When a retailer is paid for a product with cash and a money off purchase coupon, is VAT payable on just the cash? “It depends” said the ECJ.
Who: Yorkshire Co-operatives Limited, the Commissioners for Customs & Excise
When: January 2003
Where: European Court of Justice Luxembourg
In what at first sight appears to be judicial U-turn, the European Court of Justice has held that a retailer receiving payment for a product by way of cash and reimbursement in respect of a money off purchase coupon has to account for VAT on the cash plus the reimbursement. Yorkshire Co-operatives Limited (YCL) was a retailer of food and non-food goods. It bought some food products direct from a manufacturer (M) at the normal wholesale price. Separately, M issued money off next purchase coupons free and direct to the public. Those coupons were then brought to YCL, who accepted them, together with cash reduced by the value of the coupon, in return for M's products. YCL then sent the coupons back to M, who reimbursed the face value of the coupons to YCL.
The question for the court was whether the taxable amount for VAT purposes for the supply of M's products by YCL to its customers was only the cash received from customers, or the cash plus the value of the coupon.

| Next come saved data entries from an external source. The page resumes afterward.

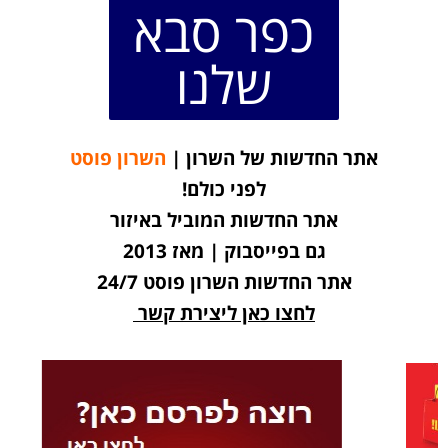
כפר סבא
שלנו
אתר החדשות של השרון |
השרון פוסט
לפני כולם!
אתר החדשות המוביל באיזור
גם בפייסבוק | מאז 2013
אתר החדשות השרון פוסט 24/7
לחצו כאן ליצירת קשר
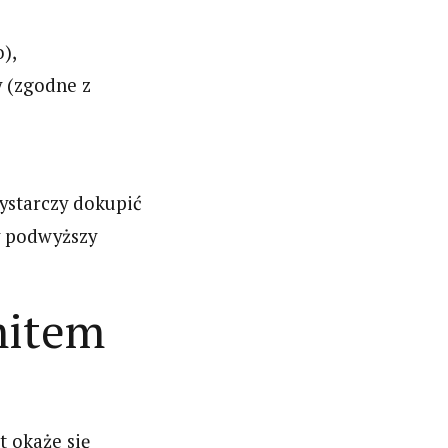
),
y (zgodne z
wystarczy dokupić
y podwyższy
mitem
t okaże się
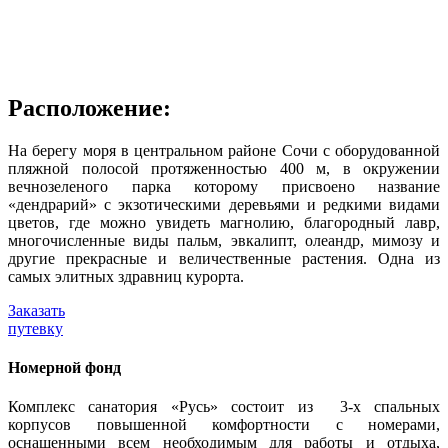
Расположение:
На берегу моря в центральном районе Сочи с оборудованной
пляжной полосой протяженностью 400 м, в окружении
вечнозеленого парка которому присвоено название
«дендрарий» с экзотическими деревьями и редкими видами
цветов, где можно увидеть магнолию, благородный лавр,
многочисленные виды пальм, эвкалипт, олеандр, мимозу и
другие прекрасные и величественные растения. Одна из
самых элитных здравниц курорта.
Заказать
путевку
Номерной фонд
Комплекс санатория «Русь» состоит из 3-х спальных
корпусов повышенной комфортности с номерами,
оснащенными всем необходимым для работы и отдыха,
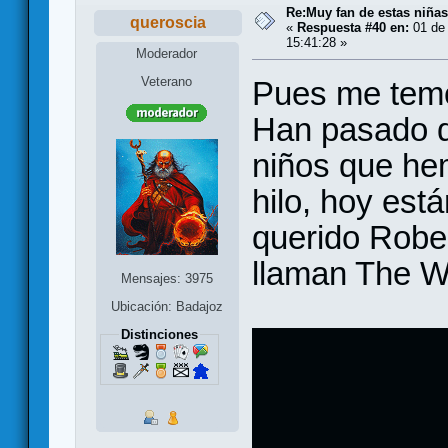
Re:Muy fan de estas niñas
queroscia
«
Respuesta #40 en:
01 de 
15:41:28 »
Moderador
Veterano
Pues me temo 
Han pasado d
niños que hem
hilo, hoy est
querido Rober
llaman The W
Mensajes: 3975
Ubicación: Badajoz
Distinciones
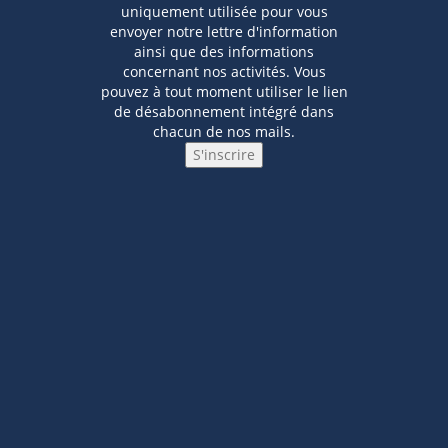
uniquement utilisée pour vous
envoyer notre lettre d'information
ainsi que des informations
concernant nos activités. Vous
pouvez à tout moment utiliser le lien
de désabonnement intégré dans
chacun de nos mails.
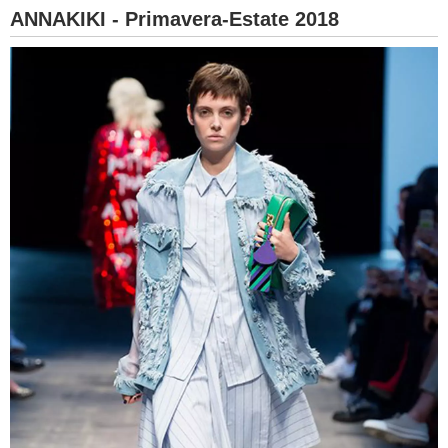
ANNAKIKI - Primavera-Estate 2018
BAMBINO
DIETA
GUIDE
FORUM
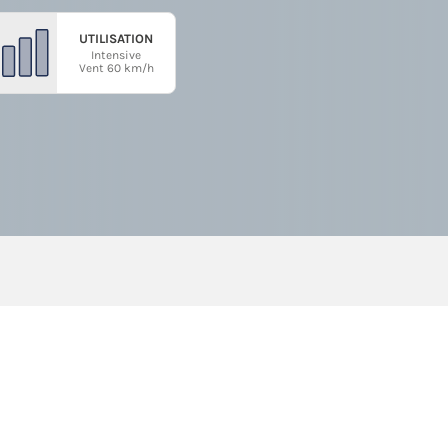
UTILISATION
Intensive
Vent 60 km/h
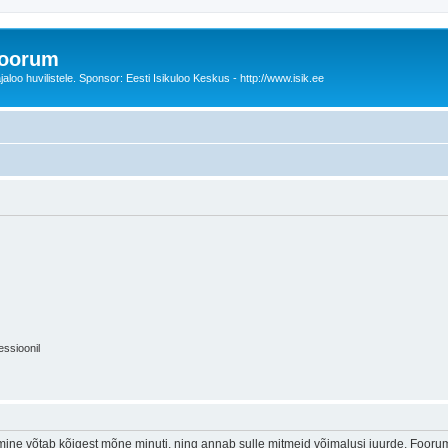
foorum
oo huvilistele. Sponsor: Eesti Isikuloo Keskus - http://www.isik.ee
essioonil
ine võtab kõigest mõne minuti, ning annab sulle mitmeid võimalusi juurde. Foorumi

The ECJ was clear in its judgement: the taxable amount in the hands of YCL was the full retail price, namely the price paid by the final consumer plus the face value of the coupon, being the amount reimbursed to YCL by M.
Why this matters:
On the face of it this judgement looks inconsistent with the decision of the same court, the European Court of Justice, in the case of the Boots Company Plc v Commissioners for Customs & Excise in March 1990. Here the judgement of the court was that the taxable amount in the hands of the retailer in respect of the product sale was only the cash received, not the cash plus the face value of the coupon.

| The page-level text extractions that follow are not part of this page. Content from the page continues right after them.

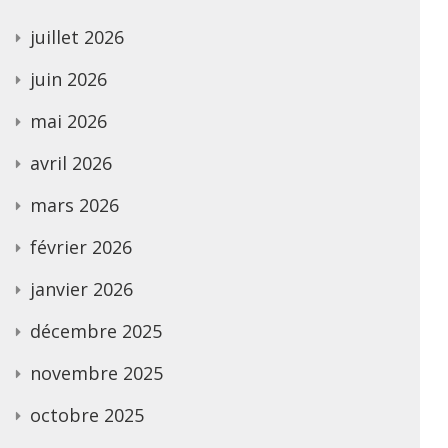
juillet 2026
juin 2026
mai 2026
avril 2026
mars 2026
février 2026
janvier 2026
décembre 2025
novembre 2025
octobre 2025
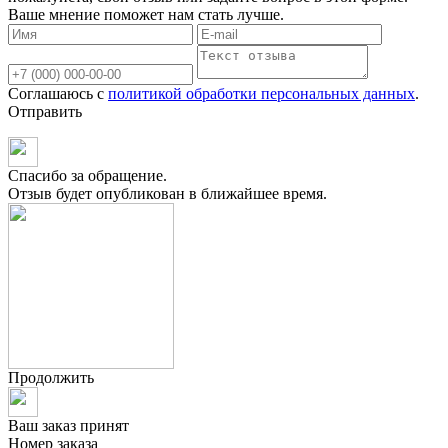
Ваше мнение поможет нам стать лучше.
Соглашаюсь с
политикой обработки персональных данных
.
Отправить
Спасибо за обращение.
Отзыв будет опубликован в ближайшее время.
Продолжить
Ваш заказ принят
Номер заказа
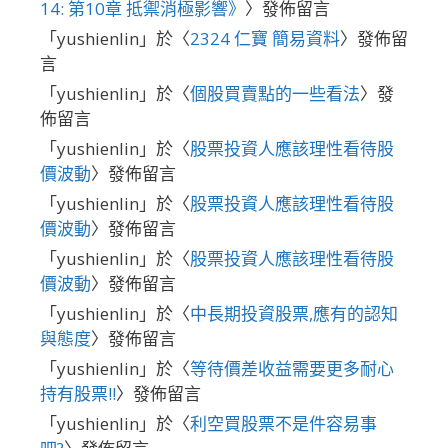
14: 第10章 抵禦消極影響》
〉發佈留言
「
yushienlin
」於〈
2324 仁寶 簡易資料
〉發佈留
言
「
yushienlin
」於〈
個股買賣點的一些看法
〉發
佈留言
「
yushienlin
」於〈
股票投資人應該理性看待股
價波動
〉發佈留言
「
yushienlin
」於〈
股票投資人應該理性看待股
價波動
〉發佈留言
「
yushienlin
」於〈
股票投資人應該理性看待股
價波動
〉發佈留言
「
yushienlin
」於〈
中長期投資股票,應有的認知
與態度
〉發佈留言
「
yushienlin
」於〈
等待價差收益需要更多耐心
持有股票!!
〉發佈留言
「
yushienlin
」於〈
利空買股票不是件容易事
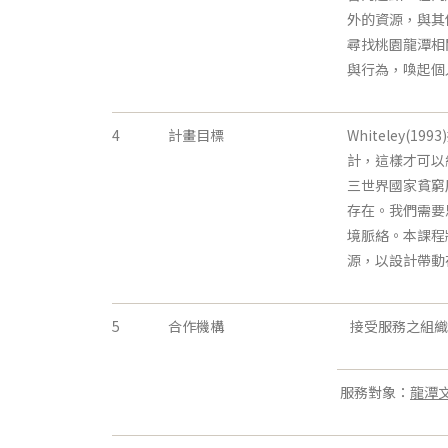
外的資源，與其
尋找桃園龍潭相
與行為，喚起個
4
計畫目標
Whiteley
計，這樣才可以
三世界國家貧窮
存在。我們需要
境脈絡。本課程
源，以設計帶動
5
合作機構
接受服務之組織
服務對象：
龍潭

The big differences between this 1990 case and the YCL case, however, was that the consumer came by the money off next purchase voucher in an altogether different way, and on the aspect of voucher value reimbursement. In the Boots case, the voucher had been provided to the consumer when the consumer brought other products from Boots and there was no reimbursement to Boots of the voucher value from a separate wholesaler. In the YCL case, the vouchers had been given away free by the manufacturer (not retailer) either in the form of coupons distributed generally or in the form of cut-out coupons published in newspapers and magazines. There was also reimbursement to YCL of the coupon value by the coupon issuer.
Although the distinction is clear, this latest judgement underlines the need for considerable care in the tax treatment of money off next purchase vouchers.